Provided passage:
[Start of Attachment]
Monday (04/14/14): The 10 Year Treasury Yield rose to 2.64%.

– March 2014 U.S. Retail Sales increased by 1.1% (0.7% increase during the previous month), coming in slightly better than market expectations (1.0% increase). This rise in retail sales is the biggest gain in the past eighteen months and was mostly due to increased sales for motor vehicles and home furnishings. This rise in retail sales could lead to future increases in U.S. economic growth, since approximately 70% of U.S. GDP consists of consumer spending.

– February 2014 U.S. Business Inventories increased by 0.4% (0.4% increase during the previous month); however, it came in lower than market expectations (0.6% increase). Even though lower than market expectations, this rise in business inventories is a positive sign for U.S. economic growth, since it shows that businesses are keeping higher inventory levels than expected, due to increased confidence that they will be able to sell all of their products.

Friday (04/11/14): The 10 Year Treasury Yield dropped to 2.62%.

– March 2014 2014 U.S. PPI (wholesale price levels) increased by 0.5% (0.1% decrease during the previous month), coming in greater than market expectations (0.1% increase). In addition, Core PPI (excluding volatile food and energy prices) increased by 0.6%, also coming in higher than market expectations (0.1% increase). This month’s PPI and Core PPI readings could be an indicator that U.S. inflation might soon be rising, which might cause the Fed to raise interest rates sooner than recently anticipated.
[End of Attachment]
(Recorded data)
[Start of Attachment]
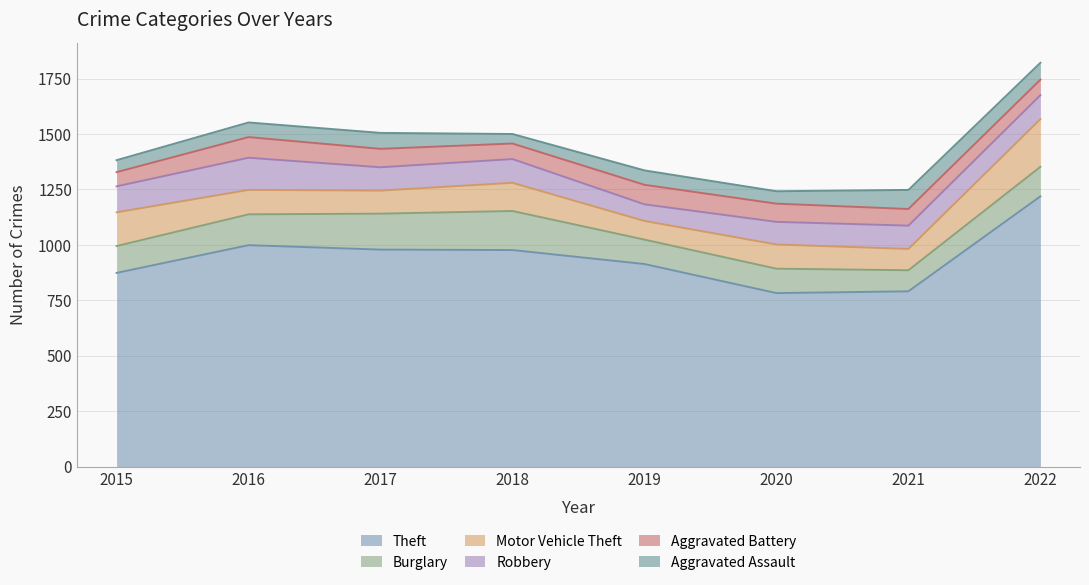

True or false: Theft and Robbery intersect in this chart.

False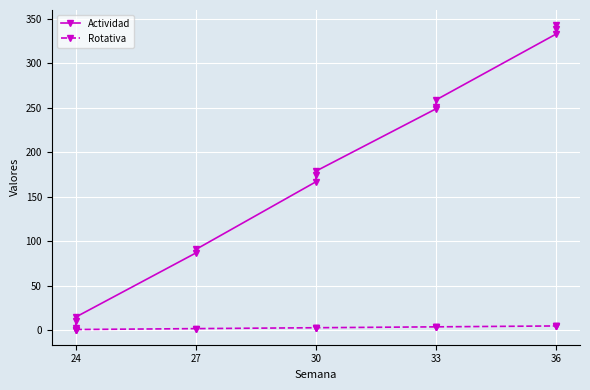

Which category has the lowest value across all series?

24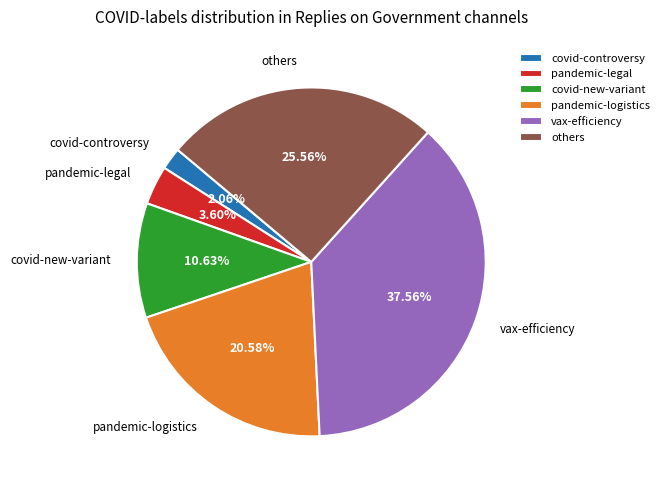

Do covid-controversy and covid-new-variant together represent more than half of the pie?

No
[End of Attachment]
Problems to solve:
1. In the economic update, what were March 2014 U.S. retail sales mostly due to?
2. Reproduce the economic update verbatim between "Monday (04/14/14): The" and "of consumer spending.", inclusive.

Answers for the exercise:
1. Increased sales for motor vehicles and home furnishings.

2.
Monday (04/14/14): The 10 Year Treasury Yield rose to 2.64%.

– March 2014 U.S. Retail Sales increased by 1.1% (0.7% increase during the previous month), coming in slightly better than market expectations (1.0% increase). This rise in retail sales is the biggest gain in the past eighteen months and was mostly due to increased sales for motor vehicles and home furnishings. This rise in retail sales could lead to future increases in U.S. economic growth, since approximately 70% of U.S. GDP consists of consumer spending.